[Start Document]
Is it hard to be taken seriously in the music world when you’re from Florida? The answer is yes, according to Lauren Morgan, who, with Jordan Shih, makes up the Orlando-based pop duo Sales.

Jordan Shih and Lauren Morgan of Sales, chilling on the road; Photography by Brandon McClain

Jordan Shih and Lauren Morgan of Sales, chilling on the road; Photography by Brandon McClain

“You get categorized as a novelty. A writer called one of our tunes ‘sunburnt’. We are not Salt Life. Jordan can’t even swim,” Morgan says. “Our music has been described as ‘surf rock’, but we are in no way, shape or form ‘tropical’ or ‘beachy’,” she adds.

The performers’ musical skills are evident, though. They met while students at Winter Springs High School and collaborated for years before Sales came into being, during which Morgan (a 2012 Florida State University graduate) studied creative writing and Shih briefly attended the University of Central Florida.

Their songs are characterized by the dreamy lilt in Morgan’s voice and guitarist Shih’s clever use of low-key, lo-fi electronics. Starting in late 2013 with their debut single “Renee,” the duo became popular on YouTube and music websites like Stereogum. They still tour more outside of their home state than within it, hitting the road about twice a year, playing clubs and theaters, and turning down gigs that aren’t headliners. However, they have a strong allegiance to the Sunshine State as their top creative destination. The pair took a break from recording their new album to talk with Flamingo about their sound evolution, Orlando vs. Miami and more.
[End Document]
[Start Entries]
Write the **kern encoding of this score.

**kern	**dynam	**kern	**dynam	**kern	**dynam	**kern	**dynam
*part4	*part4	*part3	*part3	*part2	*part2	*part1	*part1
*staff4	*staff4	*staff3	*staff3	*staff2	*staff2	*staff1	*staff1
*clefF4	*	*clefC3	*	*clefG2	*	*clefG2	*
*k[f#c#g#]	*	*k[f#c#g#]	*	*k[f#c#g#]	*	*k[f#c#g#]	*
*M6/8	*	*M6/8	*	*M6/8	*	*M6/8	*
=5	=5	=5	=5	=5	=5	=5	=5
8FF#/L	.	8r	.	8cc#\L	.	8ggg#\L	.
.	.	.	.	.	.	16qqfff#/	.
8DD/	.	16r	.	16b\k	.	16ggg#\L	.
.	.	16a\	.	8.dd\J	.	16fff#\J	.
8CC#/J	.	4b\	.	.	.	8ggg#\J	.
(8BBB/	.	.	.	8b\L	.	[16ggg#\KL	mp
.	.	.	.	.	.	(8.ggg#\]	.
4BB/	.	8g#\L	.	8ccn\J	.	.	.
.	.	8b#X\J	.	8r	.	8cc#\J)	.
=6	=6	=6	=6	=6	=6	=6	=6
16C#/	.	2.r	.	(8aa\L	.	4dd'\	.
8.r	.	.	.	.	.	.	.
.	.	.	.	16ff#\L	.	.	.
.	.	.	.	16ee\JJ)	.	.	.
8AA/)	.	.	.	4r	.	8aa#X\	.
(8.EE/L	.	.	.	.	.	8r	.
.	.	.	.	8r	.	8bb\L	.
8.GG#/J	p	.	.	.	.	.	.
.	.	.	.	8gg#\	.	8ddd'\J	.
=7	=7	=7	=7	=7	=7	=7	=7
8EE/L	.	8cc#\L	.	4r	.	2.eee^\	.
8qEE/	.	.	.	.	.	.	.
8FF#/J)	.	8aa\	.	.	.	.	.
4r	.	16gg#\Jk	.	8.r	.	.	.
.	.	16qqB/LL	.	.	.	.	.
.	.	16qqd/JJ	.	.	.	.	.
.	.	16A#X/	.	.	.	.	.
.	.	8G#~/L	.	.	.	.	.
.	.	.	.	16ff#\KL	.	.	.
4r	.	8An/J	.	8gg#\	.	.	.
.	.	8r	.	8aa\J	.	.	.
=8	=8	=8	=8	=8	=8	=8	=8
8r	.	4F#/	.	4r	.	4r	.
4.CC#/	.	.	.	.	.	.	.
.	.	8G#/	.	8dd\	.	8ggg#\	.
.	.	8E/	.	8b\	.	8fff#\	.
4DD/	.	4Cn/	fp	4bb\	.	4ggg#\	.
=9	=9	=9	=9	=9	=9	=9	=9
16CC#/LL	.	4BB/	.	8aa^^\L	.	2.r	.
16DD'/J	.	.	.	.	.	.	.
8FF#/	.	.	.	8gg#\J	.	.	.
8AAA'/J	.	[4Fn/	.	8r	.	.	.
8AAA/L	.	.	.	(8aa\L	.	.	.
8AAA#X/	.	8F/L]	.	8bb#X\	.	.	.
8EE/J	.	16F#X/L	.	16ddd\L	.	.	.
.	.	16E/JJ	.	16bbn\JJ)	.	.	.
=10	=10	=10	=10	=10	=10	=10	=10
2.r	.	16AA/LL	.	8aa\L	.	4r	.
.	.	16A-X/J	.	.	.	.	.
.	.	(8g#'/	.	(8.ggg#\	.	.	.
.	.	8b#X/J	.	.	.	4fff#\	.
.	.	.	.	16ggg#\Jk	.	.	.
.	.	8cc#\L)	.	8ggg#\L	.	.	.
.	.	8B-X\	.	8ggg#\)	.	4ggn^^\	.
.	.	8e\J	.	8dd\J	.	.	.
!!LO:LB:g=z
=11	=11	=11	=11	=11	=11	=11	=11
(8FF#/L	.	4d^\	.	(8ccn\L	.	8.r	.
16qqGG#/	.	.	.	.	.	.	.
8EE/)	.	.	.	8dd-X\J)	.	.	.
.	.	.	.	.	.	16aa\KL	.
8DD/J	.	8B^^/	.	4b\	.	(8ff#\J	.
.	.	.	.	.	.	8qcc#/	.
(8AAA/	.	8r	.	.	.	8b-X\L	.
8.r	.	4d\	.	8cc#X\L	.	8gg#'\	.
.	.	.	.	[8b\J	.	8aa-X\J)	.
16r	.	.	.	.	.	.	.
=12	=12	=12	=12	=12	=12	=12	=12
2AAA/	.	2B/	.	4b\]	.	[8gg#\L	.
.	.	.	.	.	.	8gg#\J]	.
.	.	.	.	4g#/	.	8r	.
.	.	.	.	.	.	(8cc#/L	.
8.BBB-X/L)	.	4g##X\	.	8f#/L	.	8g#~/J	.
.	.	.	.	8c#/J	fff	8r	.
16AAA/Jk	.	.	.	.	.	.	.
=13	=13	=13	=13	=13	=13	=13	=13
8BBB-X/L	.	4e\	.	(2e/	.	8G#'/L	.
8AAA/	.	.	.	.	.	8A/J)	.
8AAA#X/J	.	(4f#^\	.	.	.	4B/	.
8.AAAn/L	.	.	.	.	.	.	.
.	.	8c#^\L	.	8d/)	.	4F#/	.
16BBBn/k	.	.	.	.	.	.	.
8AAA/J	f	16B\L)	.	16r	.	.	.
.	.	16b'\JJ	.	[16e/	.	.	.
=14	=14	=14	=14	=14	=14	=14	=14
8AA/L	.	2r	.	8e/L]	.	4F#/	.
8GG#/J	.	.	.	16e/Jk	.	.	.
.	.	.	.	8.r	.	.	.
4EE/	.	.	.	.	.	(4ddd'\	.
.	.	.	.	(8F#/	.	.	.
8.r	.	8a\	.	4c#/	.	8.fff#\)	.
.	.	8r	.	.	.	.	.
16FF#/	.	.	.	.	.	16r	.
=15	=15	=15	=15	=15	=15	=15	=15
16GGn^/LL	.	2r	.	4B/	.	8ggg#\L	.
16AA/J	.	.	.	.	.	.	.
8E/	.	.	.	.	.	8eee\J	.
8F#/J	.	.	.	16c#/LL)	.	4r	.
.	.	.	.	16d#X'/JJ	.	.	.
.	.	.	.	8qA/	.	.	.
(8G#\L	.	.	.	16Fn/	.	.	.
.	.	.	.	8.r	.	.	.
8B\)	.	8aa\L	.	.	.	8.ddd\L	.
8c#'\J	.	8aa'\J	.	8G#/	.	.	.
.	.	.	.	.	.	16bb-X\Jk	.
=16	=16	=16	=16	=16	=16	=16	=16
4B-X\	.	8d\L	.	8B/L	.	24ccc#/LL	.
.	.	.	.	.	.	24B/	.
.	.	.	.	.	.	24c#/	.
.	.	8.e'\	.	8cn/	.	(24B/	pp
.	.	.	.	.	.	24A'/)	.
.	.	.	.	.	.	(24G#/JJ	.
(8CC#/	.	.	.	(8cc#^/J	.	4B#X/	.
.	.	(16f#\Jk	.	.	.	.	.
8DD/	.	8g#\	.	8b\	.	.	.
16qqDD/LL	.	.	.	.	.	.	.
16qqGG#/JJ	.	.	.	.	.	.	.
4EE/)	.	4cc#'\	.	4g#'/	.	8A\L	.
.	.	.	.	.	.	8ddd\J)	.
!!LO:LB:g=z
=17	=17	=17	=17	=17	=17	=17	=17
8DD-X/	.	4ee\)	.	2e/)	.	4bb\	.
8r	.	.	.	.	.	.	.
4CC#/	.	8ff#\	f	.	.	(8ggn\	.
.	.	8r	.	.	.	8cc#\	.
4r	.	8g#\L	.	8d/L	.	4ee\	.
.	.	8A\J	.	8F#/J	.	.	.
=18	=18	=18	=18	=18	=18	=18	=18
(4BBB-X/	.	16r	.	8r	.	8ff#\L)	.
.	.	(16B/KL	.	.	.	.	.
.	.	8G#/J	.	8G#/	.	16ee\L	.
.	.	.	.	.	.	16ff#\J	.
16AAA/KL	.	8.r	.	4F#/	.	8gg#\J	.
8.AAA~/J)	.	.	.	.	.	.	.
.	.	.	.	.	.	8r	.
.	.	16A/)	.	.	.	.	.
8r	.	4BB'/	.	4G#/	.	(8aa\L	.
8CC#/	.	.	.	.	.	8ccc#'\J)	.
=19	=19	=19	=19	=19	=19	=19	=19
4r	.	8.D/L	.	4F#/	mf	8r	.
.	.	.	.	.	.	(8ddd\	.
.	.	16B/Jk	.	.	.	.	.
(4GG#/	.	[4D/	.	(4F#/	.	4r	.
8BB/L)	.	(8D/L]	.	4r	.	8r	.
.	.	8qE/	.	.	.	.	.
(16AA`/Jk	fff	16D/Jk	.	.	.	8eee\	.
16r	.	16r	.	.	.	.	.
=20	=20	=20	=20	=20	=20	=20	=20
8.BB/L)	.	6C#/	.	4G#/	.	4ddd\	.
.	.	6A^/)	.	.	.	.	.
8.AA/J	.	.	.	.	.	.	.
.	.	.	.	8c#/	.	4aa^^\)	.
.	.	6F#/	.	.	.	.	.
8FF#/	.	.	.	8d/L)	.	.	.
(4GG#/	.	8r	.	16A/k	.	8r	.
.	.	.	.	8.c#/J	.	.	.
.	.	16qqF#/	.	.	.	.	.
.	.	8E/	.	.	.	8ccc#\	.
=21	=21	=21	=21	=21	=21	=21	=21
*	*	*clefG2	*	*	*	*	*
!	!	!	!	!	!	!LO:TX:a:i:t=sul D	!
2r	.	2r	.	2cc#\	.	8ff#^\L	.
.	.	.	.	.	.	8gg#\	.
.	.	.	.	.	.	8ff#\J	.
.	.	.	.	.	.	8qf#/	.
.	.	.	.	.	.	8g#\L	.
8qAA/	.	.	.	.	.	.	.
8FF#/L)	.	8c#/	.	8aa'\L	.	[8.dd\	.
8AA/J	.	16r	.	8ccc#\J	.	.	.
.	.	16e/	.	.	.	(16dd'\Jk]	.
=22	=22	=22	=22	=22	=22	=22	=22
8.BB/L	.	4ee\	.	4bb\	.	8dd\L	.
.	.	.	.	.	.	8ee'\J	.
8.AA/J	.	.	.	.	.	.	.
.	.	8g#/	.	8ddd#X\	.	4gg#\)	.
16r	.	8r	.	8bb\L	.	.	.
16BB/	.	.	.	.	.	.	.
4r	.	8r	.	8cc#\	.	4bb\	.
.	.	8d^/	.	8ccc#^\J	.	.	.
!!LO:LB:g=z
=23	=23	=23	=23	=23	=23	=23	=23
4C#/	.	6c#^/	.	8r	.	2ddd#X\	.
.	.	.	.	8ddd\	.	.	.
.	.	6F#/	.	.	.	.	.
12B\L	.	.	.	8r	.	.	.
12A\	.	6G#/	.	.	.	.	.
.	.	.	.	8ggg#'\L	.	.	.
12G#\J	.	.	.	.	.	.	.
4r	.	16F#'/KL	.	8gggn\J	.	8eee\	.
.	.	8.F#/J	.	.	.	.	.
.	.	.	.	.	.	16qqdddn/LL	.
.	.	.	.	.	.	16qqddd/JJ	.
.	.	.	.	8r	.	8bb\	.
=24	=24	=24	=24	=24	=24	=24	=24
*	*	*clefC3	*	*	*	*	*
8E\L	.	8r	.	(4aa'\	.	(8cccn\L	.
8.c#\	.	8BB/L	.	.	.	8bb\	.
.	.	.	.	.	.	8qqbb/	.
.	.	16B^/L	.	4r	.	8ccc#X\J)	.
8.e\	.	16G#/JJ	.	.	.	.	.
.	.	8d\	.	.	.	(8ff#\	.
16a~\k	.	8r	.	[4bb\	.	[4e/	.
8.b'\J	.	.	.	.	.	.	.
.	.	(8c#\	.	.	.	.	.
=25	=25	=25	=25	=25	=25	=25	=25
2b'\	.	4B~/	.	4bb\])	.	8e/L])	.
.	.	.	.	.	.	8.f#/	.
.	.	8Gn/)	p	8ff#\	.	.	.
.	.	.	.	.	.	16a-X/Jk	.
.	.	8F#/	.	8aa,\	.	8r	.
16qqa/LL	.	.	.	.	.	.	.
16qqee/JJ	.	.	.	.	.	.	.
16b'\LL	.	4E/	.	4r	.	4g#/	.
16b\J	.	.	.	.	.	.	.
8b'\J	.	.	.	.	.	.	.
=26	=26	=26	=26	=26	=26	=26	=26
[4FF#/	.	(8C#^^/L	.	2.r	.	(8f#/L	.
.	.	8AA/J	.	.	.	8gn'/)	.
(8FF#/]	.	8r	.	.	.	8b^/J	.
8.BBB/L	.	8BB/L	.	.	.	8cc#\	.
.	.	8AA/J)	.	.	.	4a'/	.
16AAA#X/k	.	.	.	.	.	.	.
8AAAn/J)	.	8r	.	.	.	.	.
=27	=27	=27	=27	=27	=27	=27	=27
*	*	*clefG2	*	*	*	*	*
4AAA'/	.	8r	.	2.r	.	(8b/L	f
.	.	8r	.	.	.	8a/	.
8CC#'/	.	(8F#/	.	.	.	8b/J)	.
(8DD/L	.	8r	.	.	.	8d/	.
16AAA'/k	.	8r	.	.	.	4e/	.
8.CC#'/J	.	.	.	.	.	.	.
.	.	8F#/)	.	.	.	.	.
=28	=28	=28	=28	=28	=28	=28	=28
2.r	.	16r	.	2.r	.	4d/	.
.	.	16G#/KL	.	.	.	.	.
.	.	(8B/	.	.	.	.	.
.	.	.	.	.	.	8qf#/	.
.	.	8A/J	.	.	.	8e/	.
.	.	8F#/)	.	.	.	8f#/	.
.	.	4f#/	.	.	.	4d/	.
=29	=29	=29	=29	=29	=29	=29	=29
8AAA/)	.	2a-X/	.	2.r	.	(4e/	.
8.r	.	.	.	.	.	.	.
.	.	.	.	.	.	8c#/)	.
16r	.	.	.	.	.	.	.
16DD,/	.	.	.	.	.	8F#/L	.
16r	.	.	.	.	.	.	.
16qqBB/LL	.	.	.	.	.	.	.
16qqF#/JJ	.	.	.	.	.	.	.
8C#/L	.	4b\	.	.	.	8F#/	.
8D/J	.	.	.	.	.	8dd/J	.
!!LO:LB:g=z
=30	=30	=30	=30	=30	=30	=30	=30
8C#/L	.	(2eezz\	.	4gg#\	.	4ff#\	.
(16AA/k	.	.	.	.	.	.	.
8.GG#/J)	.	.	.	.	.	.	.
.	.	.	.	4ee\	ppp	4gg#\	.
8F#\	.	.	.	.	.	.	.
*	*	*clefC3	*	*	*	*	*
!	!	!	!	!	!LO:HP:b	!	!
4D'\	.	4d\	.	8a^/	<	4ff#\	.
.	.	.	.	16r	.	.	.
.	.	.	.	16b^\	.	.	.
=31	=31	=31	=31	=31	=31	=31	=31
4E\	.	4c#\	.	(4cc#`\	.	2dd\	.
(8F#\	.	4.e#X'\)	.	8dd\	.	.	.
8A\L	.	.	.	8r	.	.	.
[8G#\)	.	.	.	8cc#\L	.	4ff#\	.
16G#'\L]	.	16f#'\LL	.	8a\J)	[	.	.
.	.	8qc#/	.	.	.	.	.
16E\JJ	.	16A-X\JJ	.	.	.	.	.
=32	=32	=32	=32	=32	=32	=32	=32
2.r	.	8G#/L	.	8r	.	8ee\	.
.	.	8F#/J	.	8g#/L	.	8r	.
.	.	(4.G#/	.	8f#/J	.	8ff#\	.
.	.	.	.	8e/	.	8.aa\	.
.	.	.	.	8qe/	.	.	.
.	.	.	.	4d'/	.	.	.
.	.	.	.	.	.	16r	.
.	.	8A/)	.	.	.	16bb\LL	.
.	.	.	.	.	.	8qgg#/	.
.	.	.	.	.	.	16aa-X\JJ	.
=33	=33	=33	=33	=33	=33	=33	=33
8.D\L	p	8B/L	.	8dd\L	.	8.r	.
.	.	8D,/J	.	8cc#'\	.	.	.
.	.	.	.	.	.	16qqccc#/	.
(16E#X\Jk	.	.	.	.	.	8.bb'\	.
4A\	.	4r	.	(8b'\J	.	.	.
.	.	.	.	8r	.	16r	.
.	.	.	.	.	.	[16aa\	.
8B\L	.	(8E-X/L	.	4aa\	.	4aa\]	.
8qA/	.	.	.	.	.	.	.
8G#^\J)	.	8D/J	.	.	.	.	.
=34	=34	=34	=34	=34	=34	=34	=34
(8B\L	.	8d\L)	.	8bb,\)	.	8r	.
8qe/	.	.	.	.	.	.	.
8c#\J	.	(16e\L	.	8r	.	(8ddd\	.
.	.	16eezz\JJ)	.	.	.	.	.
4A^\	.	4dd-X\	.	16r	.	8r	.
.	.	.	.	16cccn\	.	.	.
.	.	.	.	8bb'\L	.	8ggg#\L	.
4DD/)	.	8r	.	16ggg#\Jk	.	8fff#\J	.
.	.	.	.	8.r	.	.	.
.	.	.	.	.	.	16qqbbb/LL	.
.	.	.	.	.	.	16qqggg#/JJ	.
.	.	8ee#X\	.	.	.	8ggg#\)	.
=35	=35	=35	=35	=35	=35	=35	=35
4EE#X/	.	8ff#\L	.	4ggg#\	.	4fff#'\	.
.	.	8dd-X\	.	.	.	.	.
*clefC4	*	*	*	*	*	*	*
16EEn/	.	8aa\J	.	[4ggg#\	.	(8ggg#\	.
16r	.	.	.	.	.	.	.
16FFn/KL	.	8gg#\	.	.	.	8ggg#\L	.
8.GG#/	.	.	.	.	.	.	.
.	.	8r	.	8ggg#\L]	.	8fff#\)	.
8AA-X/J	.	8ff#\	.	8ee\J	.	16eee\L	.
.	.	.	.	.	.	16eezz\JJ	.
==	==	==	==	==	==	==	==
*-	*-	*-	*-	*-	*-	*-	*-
[End Entries]
**The tasks:**
- 1) In the article about the pop duo Sales, what was the duo's debut single?
- 2) Continue the article about the Orlando pop duo Sales from its last sentence.

**Responses per task:**
- 1) "Renee," released in late 2013.

- 2)
How has living in Orlando influenced your music?

LM: We agree that Orlando in particular is a great environment for us to focus without distractions. It is home—and we know what is going on and we both have tunnel vision here. We like writing here.

How did you know it was time to tour?

LM: From the beginning, Jordan and I have treated this like a business. We didn’t tour until it was a calculated risk. I’ve heard too many stories of bands eating Taco Bell for three months and coming home with nothing to show for it. Last year, I quit my job as a cashier and I’m making a salary now. With music, which is crazy.

The neo-psychedelic indie pop band Animal Collective was a big inspiration for you, especially through its 2009 album Merriweather Post Pavilion, which hit No. 13 on the Billboard charts. How so?

LM: When it came out, I said, “Jordan! Let’s go outside and play drums on the ground and, like, yodel!”

JS: It was after all that that the sound of Sales happened.

LM: When we stopped trying to emulate other artists. It took a long time for Jordan’s very heavy electronic aesthetic to combine with my punk or rock aesthetic.

You are planning to tour this fall with a string of Florida dates. Where are the best places for your Florida fans to hear you?

LM: We do tour Florida but only the major cities. The scene is so transient—we don’t end up playing that often in Florida.

JS: We like Miami. We love the people there. In terms of the business side of things, it can get kind of weird in Miami.

LM: It’s been a little tense and unsavory in the past, but we love the crowd. We like to play up in Tallahassee at the college, or there was a community space called The Mansion that we liked. It was a mansion with lots of people living in it, and I happened to know a few of them. We played in the living room, and they lit candles and it was magic. I don’t think it exists anymore.

How has your dynamic evolved?

LM: Lately we both feel like producers. Fifty-fifty. I mean, Jordan’s not going to sing anytime soon, probably.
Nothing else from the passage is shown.